[Entries taken from a collection]

■ ■ ■

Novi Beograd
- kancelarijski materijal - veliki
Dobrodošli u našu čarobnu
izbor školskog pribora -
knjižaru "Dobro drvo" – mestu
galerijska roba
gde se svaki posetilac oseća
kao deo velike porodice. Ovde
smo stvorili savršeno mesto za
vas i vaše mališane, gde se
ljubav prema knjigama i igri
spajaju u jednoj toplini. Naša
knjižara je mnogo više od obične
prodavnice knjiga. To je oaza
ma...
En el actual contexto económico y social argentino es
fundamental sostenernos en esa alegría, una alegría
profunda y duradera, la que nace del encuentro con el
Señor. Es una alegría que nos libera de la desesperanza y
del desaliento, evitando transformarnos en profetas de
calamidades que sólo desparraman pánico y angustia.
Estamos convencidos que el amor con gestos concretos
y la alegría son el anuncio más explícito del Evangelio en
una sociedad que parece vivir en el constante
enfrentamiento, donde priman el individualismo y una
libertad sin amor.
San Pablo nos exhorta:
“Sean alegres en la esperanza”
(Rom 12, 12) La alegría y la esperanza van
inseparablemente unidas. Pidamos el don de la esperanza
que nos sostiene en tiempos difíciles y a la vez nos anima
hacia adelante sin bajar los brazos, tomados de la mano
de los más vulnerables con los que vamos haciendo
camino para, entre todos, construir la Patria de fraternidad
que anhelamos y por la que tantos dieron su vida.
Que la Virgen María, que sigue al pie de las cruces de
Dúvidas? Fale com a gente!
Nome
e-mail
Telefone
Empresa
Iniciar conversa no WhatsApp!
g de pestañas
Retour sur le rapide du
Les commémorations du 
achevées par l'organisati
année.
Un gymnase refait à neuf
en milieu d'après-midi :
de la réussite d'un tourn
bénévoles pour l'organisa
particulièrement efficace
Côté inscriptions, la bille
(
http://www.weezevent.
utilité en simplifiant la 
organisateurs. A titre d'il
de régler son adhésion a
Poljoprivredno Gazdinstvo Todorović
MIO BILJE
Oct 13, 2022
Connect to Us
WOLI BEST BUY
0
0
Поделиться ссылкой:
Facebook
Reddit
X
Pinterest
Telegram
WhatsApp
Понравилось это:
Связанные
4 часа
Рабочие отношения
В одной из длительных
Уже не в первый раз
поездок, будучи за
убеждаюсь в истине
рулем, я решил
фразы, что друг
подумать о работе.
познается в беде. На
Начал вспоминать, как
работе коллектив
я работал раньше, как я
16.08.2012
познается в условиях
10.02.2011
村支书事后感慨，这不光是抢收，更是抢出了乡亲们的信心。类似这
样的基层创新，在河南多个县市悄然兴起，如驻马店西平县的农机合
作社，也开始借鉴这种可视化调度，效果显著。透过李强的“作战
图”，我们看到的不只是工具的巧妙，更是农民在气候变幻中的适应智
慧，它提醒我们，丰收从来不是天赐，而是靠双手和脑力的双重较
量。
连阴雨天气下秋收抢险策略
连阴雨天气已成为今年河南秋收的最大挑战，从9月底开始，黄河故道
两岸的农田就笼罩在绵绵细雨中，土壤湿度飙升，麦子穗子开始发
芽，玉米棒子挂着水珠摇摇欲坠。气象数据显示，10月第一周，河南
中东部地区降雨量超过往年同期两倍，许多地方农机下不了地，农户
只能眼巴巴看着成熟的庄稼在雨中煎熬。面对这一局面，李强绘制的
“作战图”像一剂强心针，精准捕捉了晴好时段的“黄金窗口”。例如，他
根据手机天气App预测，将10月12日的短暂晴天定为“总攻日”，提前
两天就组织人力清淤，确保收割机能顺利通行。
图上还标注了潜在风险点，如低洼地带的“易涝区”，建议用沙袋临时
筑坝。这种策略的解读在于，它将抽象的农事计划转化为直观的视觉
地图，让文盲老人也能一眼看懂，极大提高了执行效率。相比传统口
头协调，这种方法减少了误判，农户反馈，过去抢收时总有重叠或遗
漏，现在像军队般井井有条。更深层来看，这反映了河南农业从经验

■ ■ ■

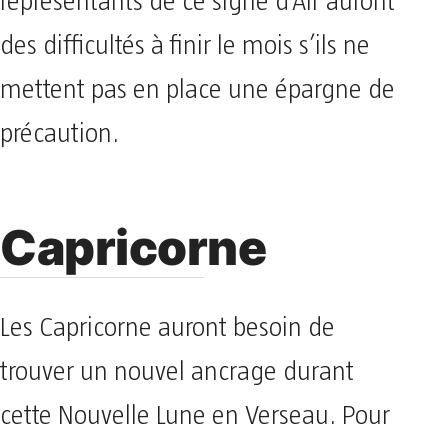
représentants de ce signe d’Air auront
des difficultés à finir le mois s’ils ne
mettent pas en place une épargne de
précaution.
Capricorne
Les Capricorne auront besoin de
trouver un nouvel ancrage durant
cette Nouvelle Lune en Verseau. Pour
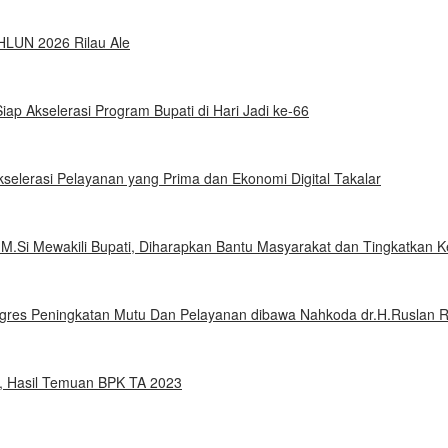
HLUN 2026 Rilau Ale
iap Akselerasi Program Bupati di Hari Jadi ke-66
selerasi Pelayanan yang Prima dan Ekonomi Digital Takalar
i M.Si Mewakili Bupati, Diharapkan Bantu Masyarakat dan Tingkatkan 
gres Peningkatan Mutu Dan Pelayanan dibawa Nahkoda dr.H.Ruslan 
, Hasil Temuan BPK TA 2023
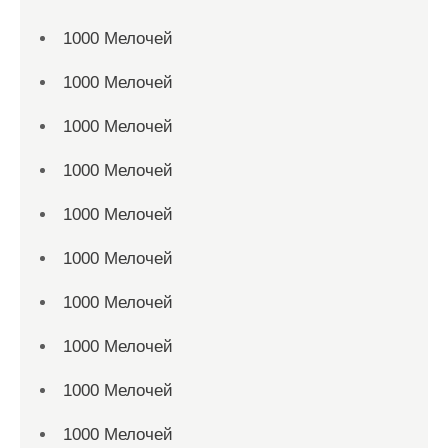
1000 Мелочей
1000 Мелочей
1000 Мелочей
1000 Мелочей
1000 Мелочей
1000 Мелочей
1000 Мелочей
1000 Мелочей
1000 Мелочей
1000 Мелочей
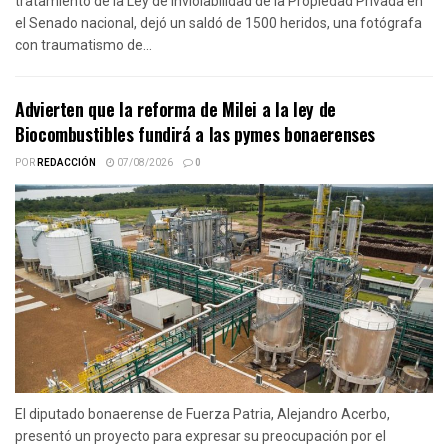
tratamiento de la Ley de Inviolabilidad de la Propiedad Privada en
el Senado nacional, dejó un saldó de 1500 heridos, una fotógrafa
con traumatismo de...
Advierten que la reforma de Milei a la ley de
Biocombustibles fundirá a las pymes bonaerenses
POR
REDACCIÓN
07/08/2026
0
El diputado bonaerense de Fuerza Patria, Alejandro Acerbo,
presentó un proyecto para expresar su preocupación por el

■ ■ ■

What needs to be done :: Using the records above, restate word for word the lines from the one with "地图，让文盲老人也能一眼看懂，极大提高了执行效率。相比传统口" through the one with "漏，现在像军队般井井有条。更深层来看，这反映了河南农业从经验", both included.

Result ::
地图，让文盲老人也能一眼看懂，极大提高了执行效率。相比传统口
头协调，这种方法减少了误判，农户反馈，过去抢收时总有重叠或遗
漏，现在像军队般井井有条。更深层来看，这反映了河南农业从经验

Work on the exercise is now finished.